Metformin does seem to be one of the latest fads in the Covid Long Hauler communities.

I also developed insulin resistance when I got MECFS. One of the few abnormal results I got from blood tests. The others were elevated prolactin, elevated cholesterol and low cortisol.

 

[Jonathan Edwards]

I agree that this looks unhelpfully speculative. Identifying a treatment strategy requires well run trials and until then we have nothing to offer. Suggestions that different people may need different treatments is premature. You can only identify who is most likely to respond to one thing or another after you have shown that those things work, and is significantly more difficult even than doing that.

 

[Turtle]

I agree that this looks unhelpfully speculative. Identifying a treatment strategy requires well run trials and until then we have nothing to offer.
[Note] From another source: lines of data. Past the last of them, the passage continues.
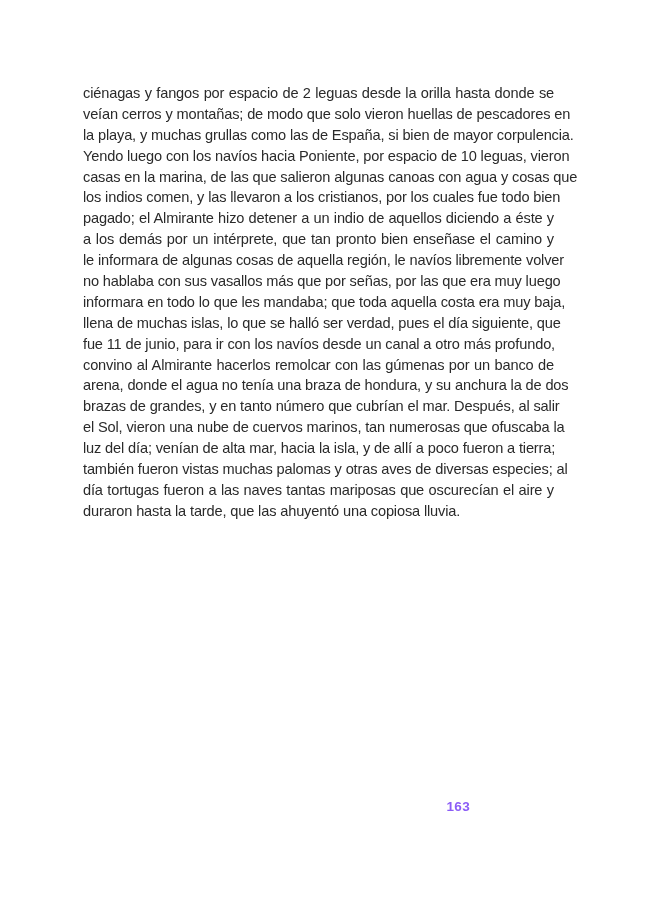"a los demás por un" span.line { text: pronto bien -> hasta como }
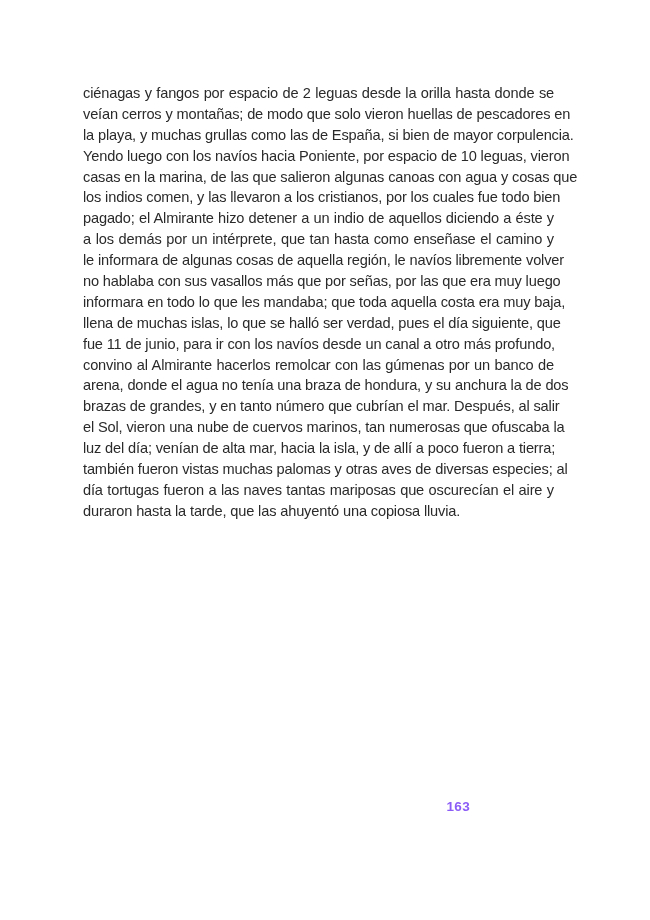"informara en todo lo que" span.line { text: informara -> obedecido }
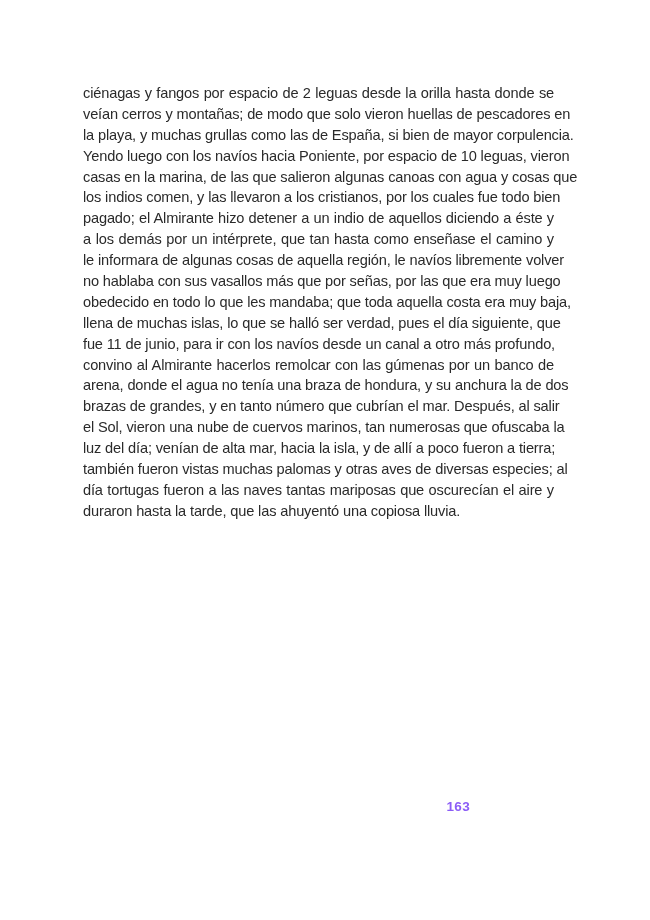"163" .page-number { color: #8b5cf6 -> #a16207; font-family: Liberation Sans, sans-serif -> Liberation Serif, serif }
Suggestions that different people may need different treatments is premature. You can only identify who is most likely to respond to one thing or another after you have shown that those things work, and is significantly more difficult even than doing that.

Well run trials; wouldn't that be nice!! Problem as always is the money to do such a trial.
Just anecdotal n=1.
When I got metformin for diabetes my muscle pain was less. Not 3 or 4 days, but half that. Really welcome.
I wouldn't want everyone to wait, 5 or 10 years, for good trials results with loads of participants.
I wish everyone less pain.
Who did not try way worse pills? Do ask your doctor first.